Since 2006, ADFC tests and certifies long-distance cycle paths as ADFC Quality Routes ("ADFC-Qualitätsradroute") according to criteria developed by the tourism expert committee. In August 2008 the top mark of five stars was assigned for the first time to a long-distance cycle route: the Main Valley Cycle Route near Randersacker.

===Consulting===
In rented information centres the ADFC offers advice on topics concerning bicycle and traffic, gives tips on cycle holidays, helps with the planning of tours, and lends books, magazines, bikes and accessories. With its programme "Bike + Business", ADFC of Hesse advises firms and administrations on the creation of cycle-friendly conditions for their staff.

===Maps===
ADFC is involved in the publication of a bicycle map series on a scale of 1:150.000 (according to the publisher's imprint Germany's most purchased cycle tour map) as well as of regional maps on a scale of 1:75.000 (occasionally also 1:100.000 or 1:50.000) and often creates bike maps right up to bicycle town plans following the slogan "from cyclists for cyclists." They offer courses and information on GPS navigation.

===Literature===
Members receive the magazine "Radwelt" every two months, and other regional bicycle magazines, as well as their tour programme in paper form.

===Insurance===
Membership in ADFC gives insurance with excess for legal protection and liability as non-motorised road users; insurances against bicycle theft are available.

===Miscellaneous===
A few ADFC subdivisions organize bike travel fairs, bicycle flea markets, repair courses, courses on tour planning, cycle riding courses (cycle riding schools) for adults or maintain self-help workshops. ADFC Berlin organizes the converging bicycle rally, which according to their own assessment is the largest bicycle demonstration in the world.

== Data ==
- Members: over 200,000 (as of October 2020)
- State Associations: 16
- District Associations: around 400
- Committees offices and info centres: around 60

== Managing Committee ==
- Frank Masurat, Federal Chairman
- Deputies:
  - Sarah Holczer, Deputy Federal Chairwoman
  - Cathrin Cailliau
  - Amelie Döres
  - Joachim Lohse
  - Christoph Schmidt
  - Christian Tänzler

== Committees ==
- Federal structure: The ADFC is structured federally.

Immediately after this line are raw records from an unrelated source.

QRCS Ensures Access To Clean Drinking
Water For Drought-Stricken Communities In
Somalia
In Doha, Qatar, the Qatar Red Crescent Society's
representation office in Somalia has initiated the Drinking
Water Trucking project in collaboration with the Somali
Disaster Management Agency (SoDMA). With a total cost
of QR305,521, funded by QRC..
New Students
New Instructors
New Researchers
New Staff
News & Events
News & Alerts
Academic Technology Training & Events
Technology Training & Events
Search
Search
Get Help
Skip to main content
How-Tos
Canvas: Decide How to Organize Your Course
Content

In addition to the Federal Association there are state and district associations. The local associations form the lowest level. With Federal Board, Federal General Assembly and Federal Central Committee the association is built up in a similar way to the German government (Analogy: Bundestag and Federal Assembly).
- Delegate principle: Each level elects, besides its own managing committees, delegates who decide the managing committee of the next highest level. So for instance the delegates of a Federal State Assembly elect the participants of the Federal General Assembly. This in turn determines the Federal Board.
- The voluntary working Federal Board is elected by the Federal General Assembly. For the implementation of its decisions the managing committee can draw on the federal office in Bremen.
- The Federal General Assembly. is the highest committee of the association, which holds an annual meeting and elects the Federal Board for two years. The basic decisions on the aims and the focus of the association's work are as a rule made in this committee.
- The Federal Central Committee is composed of representatives from the state associations (as a rule members of the state executive committee) and determines the guidelines for the work of the Federal Board. Thus the central committee is the second highest committee of the ADFC.
- Expert committees advise the Federal Board on the development of ADFC positions. Expert committees are appointed and dissolved by the General Assembly at the suggestion of the central committee. There are exist expert committees on technology, tourism, public transport and cycle traffic. The cycle traffic expert group is a joint commission of the ADFC and the union for urban, regional and state planning.